To our knowledge, this is the first study conducted to evaluate survival and prognostic factors of patients with HL in Ethiopia. The 4-year OS was estimated to be 83.1%, although median time of follow-up was relatively short, 19 months. This is similar to that reported from Malawi, with a 1-year OS rate of 83%,[43] and Nigeria, which reported an OS rate of 84.3%.[44] A study from Turkey reported a 10-year OS of 84%,[45] and others from the United States and the Nordic countries reported a 5-year relative survival ratio of 80%.[34,46] In Ethiopia, the standard first-line treatment regimen for HL is ABVD. However, the 4-year OS of patients who received ABVD only was 77.9%, a result which is similar to what was reported by Santoro et al,[47] but lower than reported in other populations (88%-90%).[45,48] By contrast, the group of patients with HL that received combined chemotherapy only or received combined chemotherapy followed by radiotherapy showed an excellent outcome in this study.

In this study, we were able to confirm the prognostic impact of the IPS. In our series, however, the strongest prognostic factor was lymphocytopenia. Generally, MCCHL and LDCHL are considered to be the HL subtypes associated with worst survival outcome, and NLPHL subtype has a good prognosis and survival outcome.[49] In this study, the impact of histopathologic subtype could partly be confirmed. LDCHL was associated with the most inferior outcome, followed by MCCHL and NSCHL, but all patients with NLPHL were long-term survivors.

Our study has several limitations. It is a hospital-based retrospective study and the sample size was relatively small, which may affect the strength of the findings. As the study included only cases who attended or were referred to TASH during the study period, bias issues concerning the number of patients who are treated at TASH compared with the patients who did not get access for diagnosis and treatment may be raised. Another limitation of the study was the lack of an organized cancer and death registry system in Ethiopia, which may underestimate the rate of disease progression and lymphoma-related deaths. The median follow-up time is also short, <2 years.

In conclusion, the populations at risk for HL in Ethiopia are adolescent and young adults, and the risk of HL declined gradually in older ages.
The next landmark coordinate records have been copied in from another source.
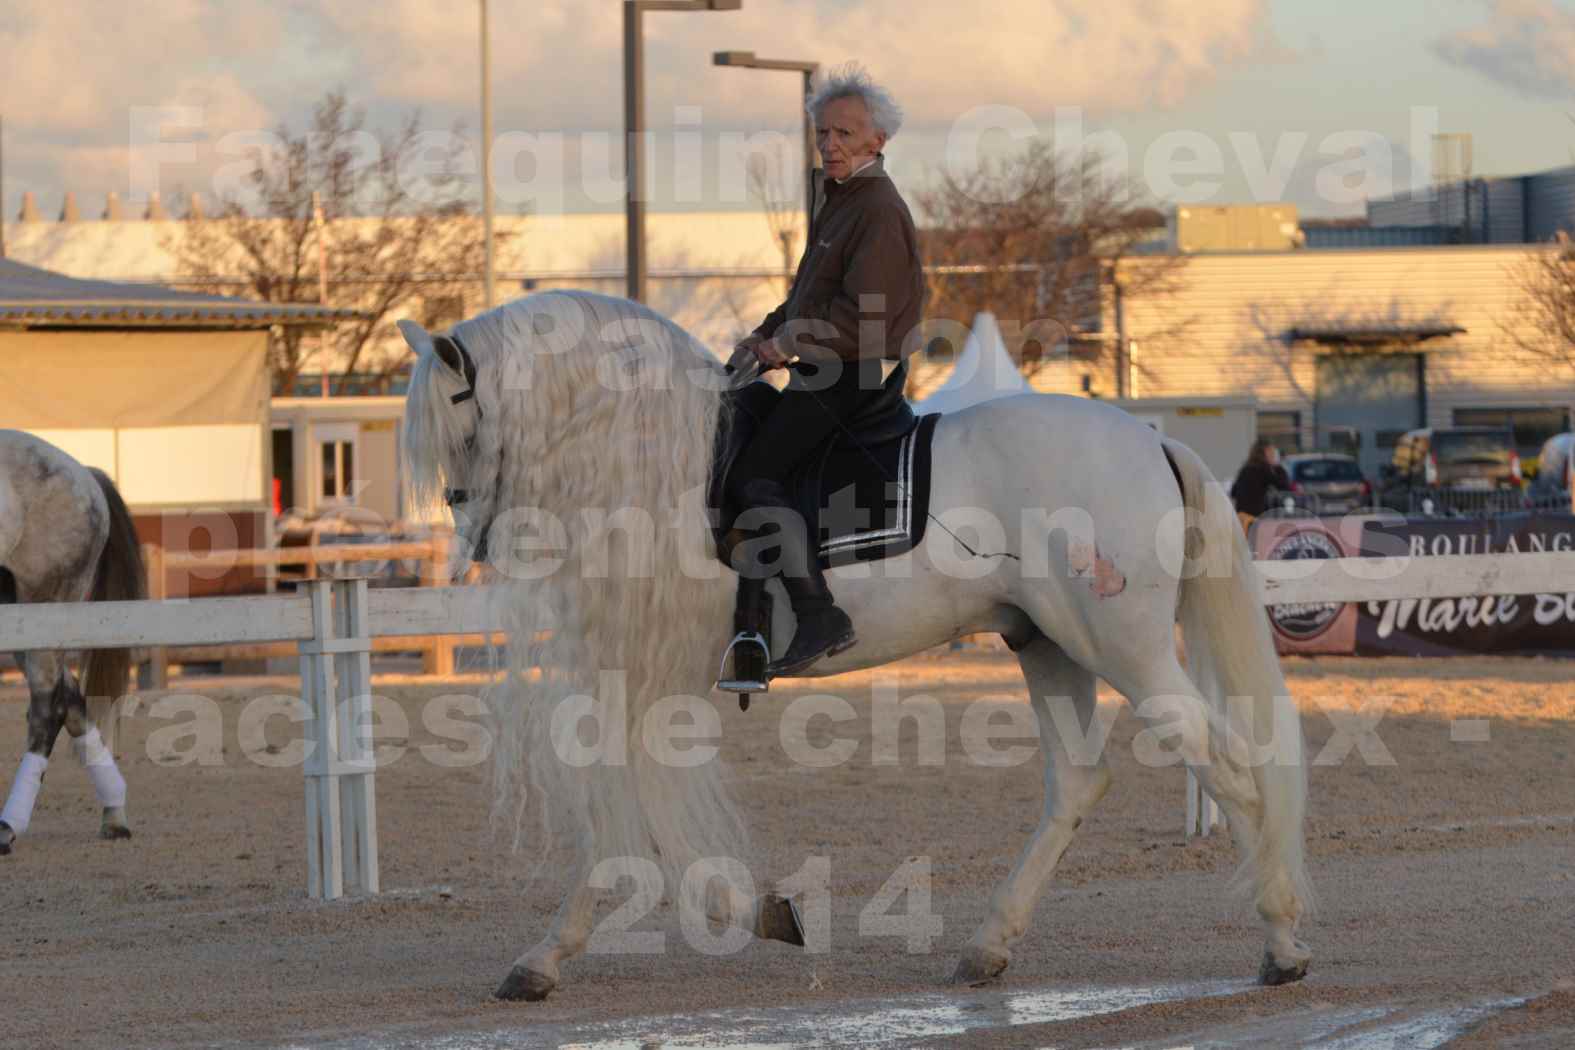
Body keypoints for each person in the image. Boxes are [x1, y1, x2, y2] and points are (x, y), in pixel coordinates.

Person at [725, 63, 927, 676]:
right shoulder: (838, 201)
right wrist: (764, 334)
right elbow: (809, 297)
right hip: (823, 367)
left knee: (753, 476)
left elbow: (861, 321)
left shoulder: (878, 208)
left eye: (844, 134)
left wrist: (787, 341)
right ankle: (750, 624)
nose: (830, 145)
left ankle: (819, 614)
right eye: (823, 135)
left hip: (852, 373)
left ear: (877, 141)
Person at [1230, 438, 1291, 528]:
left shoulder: (1246, 468)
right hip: (1254, 517)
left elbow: (1233, 492)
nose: (1273, 455)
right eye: (1272, 452)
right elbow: (1283, 486)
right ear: (1265, 452)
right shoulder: (1263, 469)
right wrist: (1277, 466)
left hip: (1241, 516)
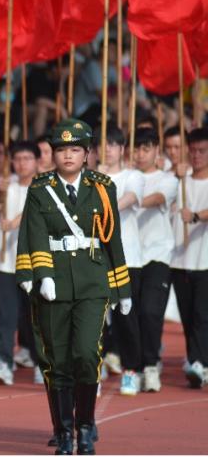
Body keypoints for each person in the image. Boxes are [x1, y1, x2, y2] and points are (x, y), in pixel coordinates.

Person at [16, 118, 131, 455]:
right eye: (62, 149)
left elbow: (112, 239)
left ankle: (85, 426)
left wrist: (122, 287)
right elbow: (32, 232)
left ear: (87, 153)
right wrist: (42, 275)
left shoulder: (103, 187)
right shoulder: (40, 188)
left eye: (75, 149)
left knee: (86, 353)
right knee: (58, 361)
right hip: (53, 283)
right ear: (53, 154)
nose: (68, 155)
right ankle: (64, 431)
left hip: (92, 281)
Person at [97, 126, 146, 395]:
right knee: (95, 317)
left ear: (122, 149)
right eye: (102, 144)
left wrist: (100, 198)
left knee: (126, 317)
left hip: (126, 259)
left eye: (113, 144)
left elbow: (129, 199)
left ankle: (131, 370)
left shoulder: (133, 176)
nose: (107, 149)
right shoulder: (88, 177)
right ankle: (95, 368)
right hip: (96, 258)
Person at [0, 141, 40, 386]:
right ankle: (3, 363)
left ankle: (43, 363)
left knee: (38, 317)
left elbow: (33, 209)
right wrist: (1, 192)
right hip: (7, 262)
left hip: (35, 262)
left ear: (37, 162)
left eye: (27, 158)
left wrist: (14, 223)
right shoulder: (7, 184)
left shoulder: (45, 186)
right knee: (5, 315)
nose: (22, 163)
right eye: (17, 159)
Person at [132, 129, 178, 392]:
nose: (140, 154)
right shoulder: (126, 177)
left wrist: (129, 199)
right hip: (130, 255)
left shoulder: (167, 180)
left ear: (157, 151)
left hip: (158, 255)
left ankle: (150, 365)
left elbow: (158, 198)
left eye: (146, 148)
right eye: (136, 148)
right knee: (131, 315)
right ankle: (135, 367)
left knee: (150, 311)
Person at [173, 127, 208, 389]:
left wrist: (195, 216)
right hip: (179, 260)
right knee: (187, 315)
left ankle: (199, 363)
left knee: (201, 314)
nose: (196, 156)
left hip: (205, 260)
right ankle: (196, 361)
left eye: (202, 151)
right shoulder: (179, 179)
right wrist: (175, 174)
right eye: (193, 150)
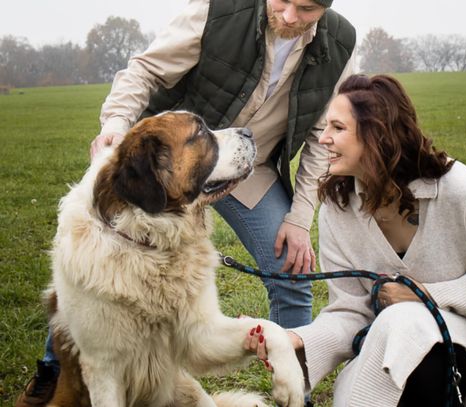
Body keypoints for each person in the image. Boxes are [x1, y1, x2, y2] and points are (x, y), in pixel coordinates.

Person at [16, 0, 356, 405]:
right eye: (282, 1)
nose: (288, 17)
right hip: (172, 162)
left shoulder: (340, 43)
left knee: (291, 268)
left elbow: (321, 139)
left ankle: (296, 380)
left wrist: (300, 220)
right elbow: (146, 69)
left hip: (249, 165)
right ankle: (54, 371)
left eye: (306, 10)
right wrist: (115, 127)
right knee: (86, 261)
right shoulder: (218, 9)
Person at [245, 74, 466, 406]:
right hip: (391, 347)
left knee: (403, 320)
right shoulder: (337, 209)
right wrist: (293, 339)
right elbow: (351, 312)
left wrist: (424, 296)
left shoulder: (460, 192)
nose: (322, 139)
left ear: (377, 134)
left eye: (337, 128)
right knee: (388, 347)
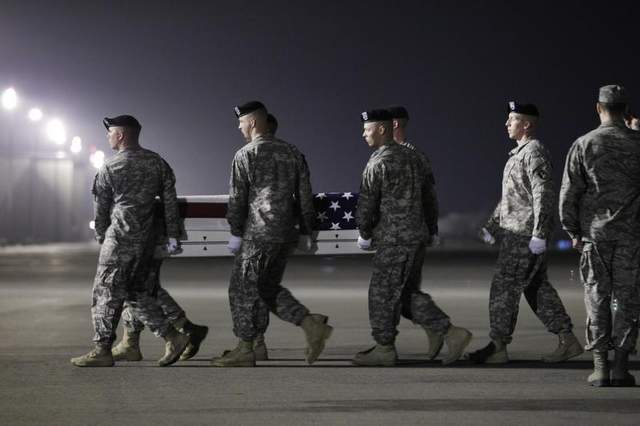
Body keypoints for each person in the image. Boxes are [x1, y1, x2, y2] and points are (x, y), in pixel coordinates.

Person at [212, 101, 333, 367]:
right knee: (266, 288)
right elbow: (305, 195)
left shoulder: (245, 154)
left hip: (258, 233)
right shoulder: (292, 152)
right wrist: (306, 229)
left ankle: (245, 348)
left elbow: (238, 199)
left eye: (241, 122)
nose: (239, 127)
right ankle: (304, 326)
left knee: (241, 290)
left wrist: (236, 231)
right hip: (285, 233)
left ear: (253, 122)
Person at [353, 108, 472, 367]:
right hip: (416, 237)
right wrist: (431, 229)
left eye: (367, 129)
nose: (363, 134)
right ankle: (444, 331)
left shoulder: (378, 162)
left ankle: (387, 348)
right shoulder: (414, 157)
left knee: (382, 293)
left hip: (394, 239)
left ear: (382, 129)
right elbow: (430, 198)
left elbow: (367, 203)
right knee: (405, 293)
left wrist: (364, 233)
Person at [467, 101, 582, 364]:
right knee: (535, 287)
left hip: (524, 234)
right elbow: (512, 197)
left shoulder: (534, 152)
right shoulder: (518, 155)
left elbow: (544, 194)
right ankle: (567, 340)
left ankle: (498, 346)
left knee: (504, 288)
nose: (507, 123)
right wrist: (492, 226)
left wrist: (539, 233)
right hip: (517, 232)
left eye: (513, 119)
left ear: (527, 124)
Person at [71, 115, 189, 367]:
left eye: (110, 132)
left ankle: (102, 349)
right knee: (135, 292)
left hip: (120, 238)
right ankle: (173, 337)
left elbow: (101, 210)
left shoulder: (111, 167)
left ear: (121, 135)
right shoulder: (157, 162)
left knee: (105, 291)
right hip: (147, 240)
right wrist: (172, 234)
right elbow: (170, 202)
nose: (108, 136)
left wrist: (102, 236)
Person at [560, 85, 640, 387]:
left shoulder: (584, 144)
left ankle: (600, 367)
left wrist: (572, 231)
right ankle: (621, 367)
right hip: (632, 236)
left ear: (598, 108)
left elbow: (570, 193)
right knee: (629, 300)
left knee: (597, 298)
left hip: (595, 237)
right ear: (626, 109)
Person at [110, 203, 209, 362]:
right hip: (150, 227)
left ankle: (135, 342)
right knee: (144, 286)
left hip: (134, 231)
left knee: (136, 287)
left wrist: (103, 232)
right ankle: (131, 342)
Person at [387, 105, 443, 360]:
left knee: (395, 290)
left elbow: (429, 196)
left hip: (402, 236)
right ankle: (438, 329)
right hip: (406, 234)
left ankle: (443, 328)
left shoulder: (405, 156)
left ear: (394, 125)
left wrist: (432, 228)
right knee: (404, 289)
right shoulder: (410, 155)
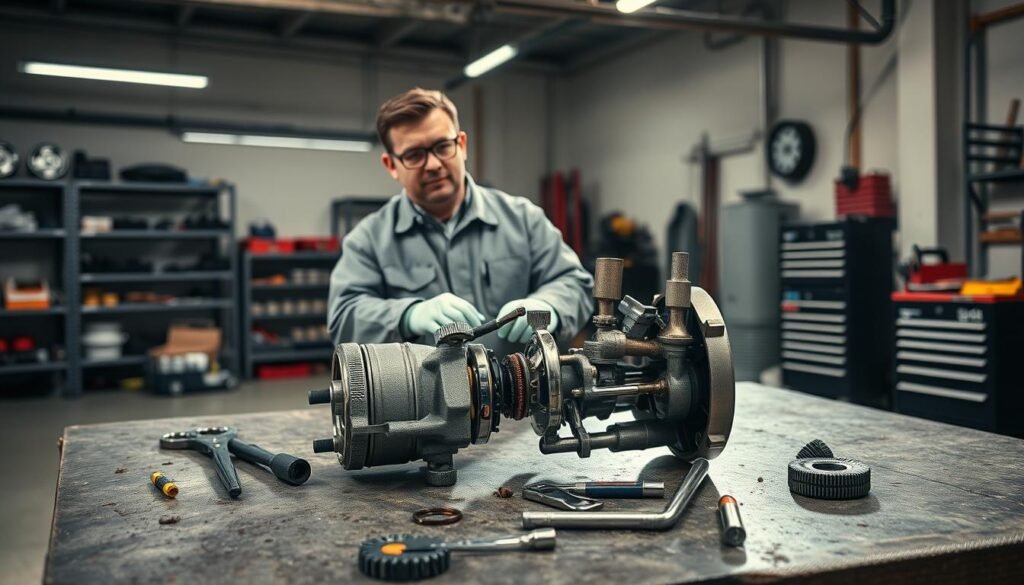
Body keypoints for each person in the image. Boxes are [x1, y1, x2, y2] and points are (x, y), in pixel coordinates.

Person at [328, 88, 593, 356]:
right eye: (414, 155)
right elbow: (343, 317)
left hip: (524, 394)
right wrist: (407, 315)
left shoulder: (524, 220)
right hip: (422, 397)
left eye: (442, 146)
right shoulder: (368, 240)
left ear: (462, 145)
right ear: (391, 165)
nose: (432, 164)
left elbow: (573, 282)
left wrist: (549, 306)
In general, the treatment outcome for the patients included in this series was favorable and comparable to that of other populations, including in HIV-infected individuals. Our results showed that even in a low-resource setting, excellent treatment outcomes can be achieved after appropriate diagnostic workup and standard chemotherapy. The majority of HL cases in this study were from regions near to Addis Ababa, and very few from more distant regions, indicating that most of the population of the country were not able to get access to cancer medical services, which is the main obstacle for improving the outcome for patients with HL in Ethiopia.